The Non-Aligned Movement Returns to Fight Neo-colonialism, By Garba Shehu
“Those that fail to learn from history are doomed to repeat it” said Winston Churchill – Britain’s second world war leader. He was talking of how his country’s failure to re-arm after the first world war made a second conflict inevitable. But he could just as easily have been talking about colonialism – something, ironically, this great liberator of Europe believed should have continued in Africa and Asia after WWII was won.
The Non-Aligned Movement (NAM) which Nigeria helped establish was founded in those post war years precisely to protect against a repeat of the colonialist project. As country after country achieved its independence, many joined NAM, and the organisation became a powerful voice for freedom in the Cold War world: neither with the capitalist West or the communist East – but a “third pole”, strong and tall.
NAM was a power broker – the “swing votes” at the UN – courted by east and west. It was a force for the formerly oppressed, its sheer existence proof most of the world refused to come down on either side.

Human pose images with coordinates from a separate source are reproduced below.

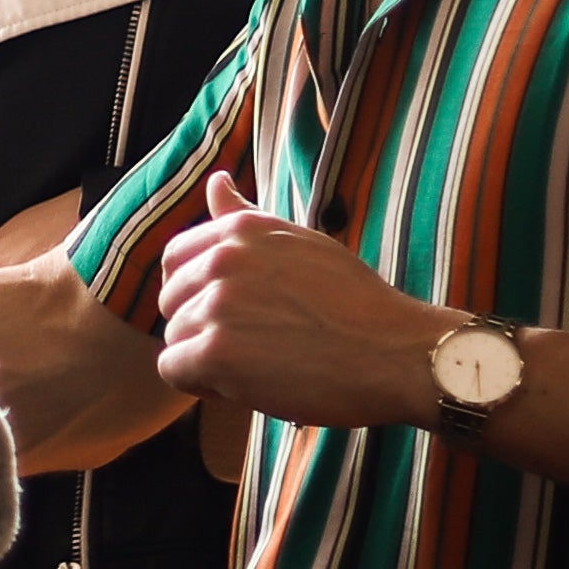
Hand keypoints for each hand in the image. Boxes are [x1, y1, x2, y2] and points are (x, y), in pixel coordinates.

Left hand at [149, 170, 449, 426]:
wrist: (396, 352)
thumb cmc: (358, 304)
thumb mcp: (301, 243)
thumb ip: (247, 217)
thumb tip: (214, 183)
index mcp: (241, 230)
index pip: (175, 258)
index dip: (197, 293)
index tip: (234, 313)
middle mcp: (222, 259)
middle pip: (171, 302)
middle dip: (202, 328)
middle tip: (256, 345)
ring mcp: (216, 304)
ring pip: (175, 340)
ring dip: (208, 361)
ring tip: (261, 365)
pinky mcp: (217, 352)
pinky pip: (174, 371)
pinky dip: (204, 386)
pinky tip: (246, 385)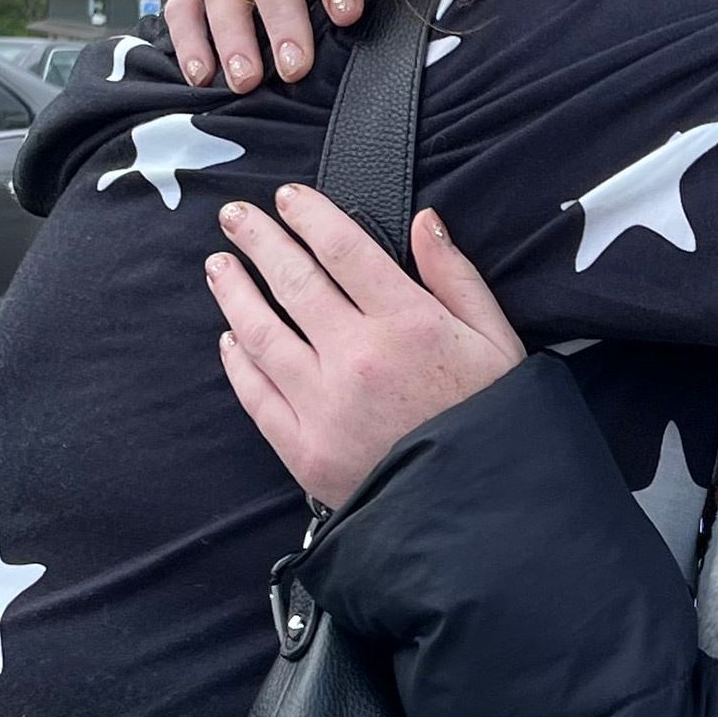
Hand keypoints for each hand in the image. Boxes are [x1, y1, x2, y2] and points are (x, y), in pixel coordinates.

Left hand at [208, 186, 523, 507]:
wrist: (481, 518)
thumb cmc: (495, 425)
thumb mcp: (498, 343)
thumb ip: (457, 278)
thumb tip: (426, 222)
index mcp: (409, 324)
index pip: (344, 250)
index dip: (311, 216)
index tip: (289, 198)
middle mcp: (357, 357)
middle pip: (293, 281)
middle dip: (259, 240)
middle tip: (235, 216)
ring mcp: (322, 404)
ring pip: (260, 332)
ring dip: (234, 292)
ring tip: (218, 266)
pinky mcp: (302, 449)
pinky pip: (255, 393)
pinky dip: (237, 360)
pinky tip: (230, 338)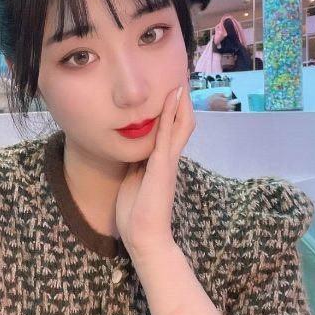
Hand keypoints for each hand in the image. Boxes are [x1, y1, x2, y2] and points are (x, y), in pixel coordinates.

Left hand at [115, 83, 195, 261]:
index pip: (171, 130)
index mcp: (161, 162)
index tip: (169, 89)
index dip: (172, 110)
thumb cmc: (137, 213)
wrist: (144, 236)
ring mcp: (168, 161)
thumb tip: (133, 150)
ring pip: (180, 125)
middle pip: (181, 123)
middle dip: (181, 102)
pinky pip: (167, 135)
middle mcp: (169, 158)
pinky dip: (170, 115)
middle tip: (179, 78)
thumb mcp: (134, 180)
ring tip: (179, 80)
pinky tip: (171, 97)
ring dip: (180, 102)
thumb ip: (137, 163)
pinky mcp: (163, 166)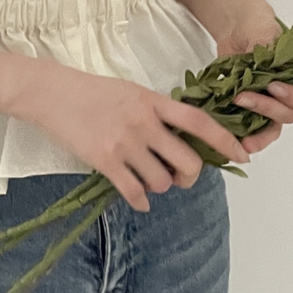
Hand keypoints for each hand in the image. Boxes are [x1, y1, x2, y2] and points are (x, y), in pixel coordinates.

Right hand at [14, 61, 251, 212]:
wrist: (52, 93)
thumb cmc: (92, 91)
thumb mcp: (132, 91)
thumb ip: (157, 110)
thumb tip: (181, 135)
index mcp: (153, 102)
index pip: (199, 122)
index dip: (224, 141)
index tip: (241, 155)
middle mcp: (143, 123)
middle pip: (186, 161)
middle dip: (189, 176)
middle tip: (180, 177)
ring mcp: (124, 143)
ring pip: (161, 181)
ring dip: (161, 186)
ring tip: (149, 178)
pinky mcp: (104, 161)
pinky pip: (134, 192)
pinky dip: (141, 201)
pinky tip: (139, 200)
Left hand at [216, 4, 292, 154]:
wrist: (237, 30)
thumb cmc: (258, 28)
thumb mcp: (264, 32)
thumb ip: (269, 49)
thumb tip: (264, 67)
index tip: (274, 86)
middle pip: (291, 114)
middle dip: (268, 109)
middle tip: (245, 97)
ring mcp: (273, 105)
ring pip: (274, 127)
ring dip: (259, 133)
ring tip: (242, 136)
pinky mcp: (253, 111)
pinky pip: (255, 130)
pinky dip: (246, 137)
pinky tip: (237, 141)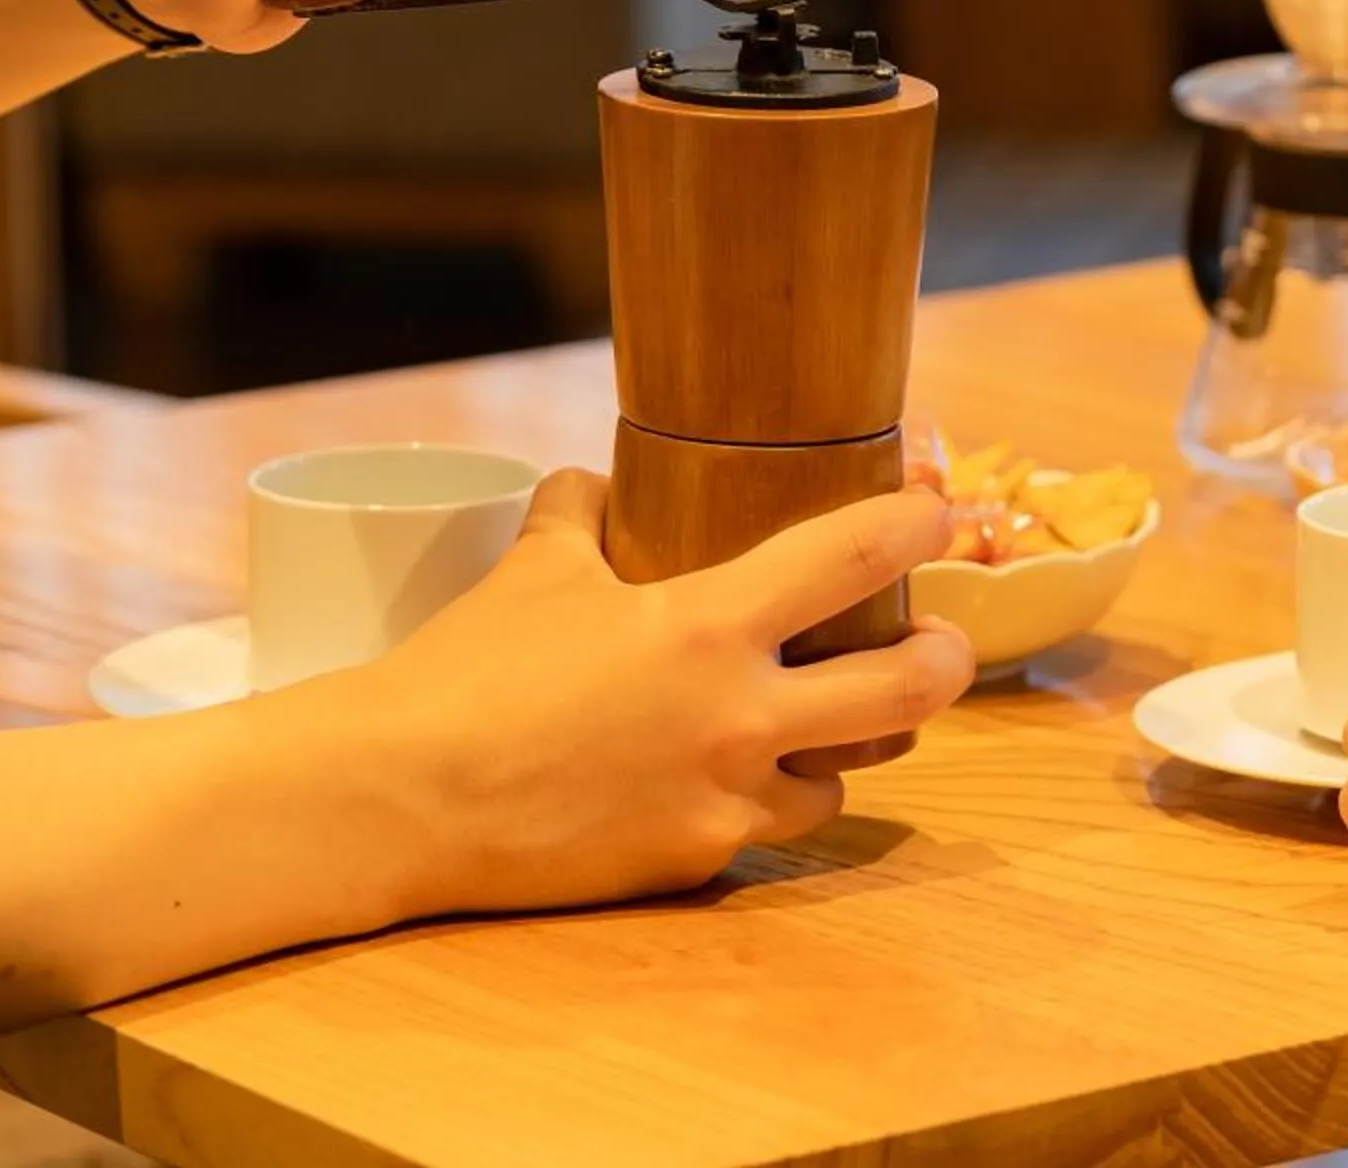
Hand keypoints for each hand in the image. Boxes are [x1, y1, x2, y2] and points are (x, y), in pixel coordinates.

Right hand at [333, 472, 975, 917]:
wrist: (402, 797)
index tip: (939, 510)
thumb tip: (596, 485)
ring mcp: (724, 797)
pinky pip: (764, 830)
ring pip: (845, 777)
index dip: (917, 525)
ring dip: (844, 746)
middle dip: (945, 660)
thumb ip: (580, 514)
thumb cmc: (465, 671)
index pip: (853, 555)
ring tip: (825, 722)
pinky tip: (730, 781)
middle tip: (942, 643)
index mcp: (710, 624)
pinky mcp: (694, 861)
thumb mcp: (532, 567)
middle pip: (911, 692)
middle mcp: (740, 715)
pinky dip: (761, 801)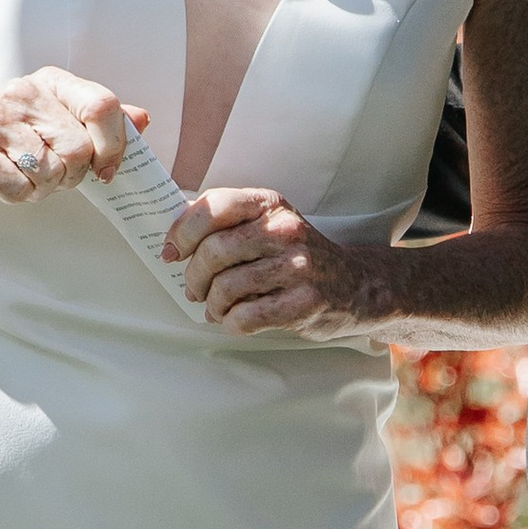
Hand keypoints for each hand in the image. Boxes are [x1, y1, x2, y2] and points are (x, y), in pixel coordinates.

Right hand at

Yet, as Churchill opined, countries such as ours may have failed to learn from history. Without a counterforce against colonialism, there is always a chance for it to repeat, just in a different form for a different age.
Indeed, since the end of the Cold War, NAM went to sleep. Meetings became sporadic, and many believed the organisation without a purpose or future.
But it is clear today the battle against colonialism was not completed in those post-War years. What was not defeated was replaced by neo colonialism – the control of countries though independent in name through many means, but namely through the media, money, and debt. NAM’s purpose was far from done.
To be fair to Great Britain, the world’s foremost “old” colonizer, apologies have been given – most recently by King Charles III during a visit to Kenya. Today Britain seeks partnerships in the world based on mutual respect, for instance with Nigeria the beneficiary of the country’s new, generous post-Brexit preferential trade scheme which eliminates more than 3,000 tariffs on Nigerian exports to the UK including cocoa, plantain, flowers, and fertilizer. This scheme represents far in excess of what is offered to Nigeria by the EU and US.
But Britain’s leading former colonial competitor – France – is now eagerly being waited for such equivalent statements of sorrow. They mustn’t continue to this day as the world’s leading neo-colonial force.
In west and central Africa, France is accused of by citizens of the so-called independent countries of hamstringing their nations decades after colonialism was supposed to have ended, through control of two currencies – the west and central African francs – used by 14 African countries. These nations, as is widely reported, must deposit at least 50% of their foreign assets in the French Treasury, clearly a way for France to maintain economic dominance over them. In the last twelve months, country after country in French-speaking Africa have demanded French military, diplomats, and business interests leave.
In other parts of the world, France is accused of refusing to allow any further independence in the French territory of New Caledonia in the South Pacific. After three independence referenda, with last of these in 2021, the general belief among many is that this was intentionally derailed by security pressure.
French neo-colonial interests even extend to countries never part of their former empire. In the last two years, the hands of France are feared to be the ones that derailed a peace process in the south Caucasus in favour of Armenia, a country where they seek arms sales. French diplomats have publicly rebuked Azerbaijan – Armenia’s neighbour – and emboldened the million-strong Armenian diaspora in France to pressure the French National Assembly to pass laws against Azerbaijan while vilifying the country in its media.
In an unlikely coincidence, Azerbaijan is the current chair of NAM. Or, perhaps, it is no coincidence at all. Azerbaijan has sought to win back a quarter of the territory of its country known as Nagorno-Karabakh illegally occupied by Armenian nationalists for three decades, in attempts that warranted a 44-day war in 2020 and then a 24-hour military operation in 2023.
France must support efforts for peace between Azerbaijan and Armenia by working with the European Union-led negotiations to resolve outstanding issues between the two neighbouring states. To strengthen international law as many have observed, France should also restrain their senior politicians from needlessly dabbling in conflicts in the region in attempts to manipulate events to court French-Armenian votes at home.
Standing up against such attempts of geopolitical manipulation is exactly what NAM was created for. Under Azerbaijan’s leadership the group has widely recognised as revived, with international media as far afield as Australia confirming “there is life in the Non-Aligned Movement yet”.
In January 2024 Azerbaijan passes the chairmanship baton to Uganda – a country also under pressure from neo-colonialist powers who demand this deeply conservative country rescind a law on child protection so modern western social mores can be taught in their schools. The Ugandans reject this – and Nigeria should also reject neo-colonialist demands on this fellow, independent and sovereign African country.
NAM is back, and all its members starting with Nigeria have a duty to – and benefit from – ensuring that it flourishes. Without a constant international group to stand up against neo-colonialism both western and eastern, the world will be poorer, less safe, and more prone to conflict. Churchill was certainly right on that lesson from history for the modern day.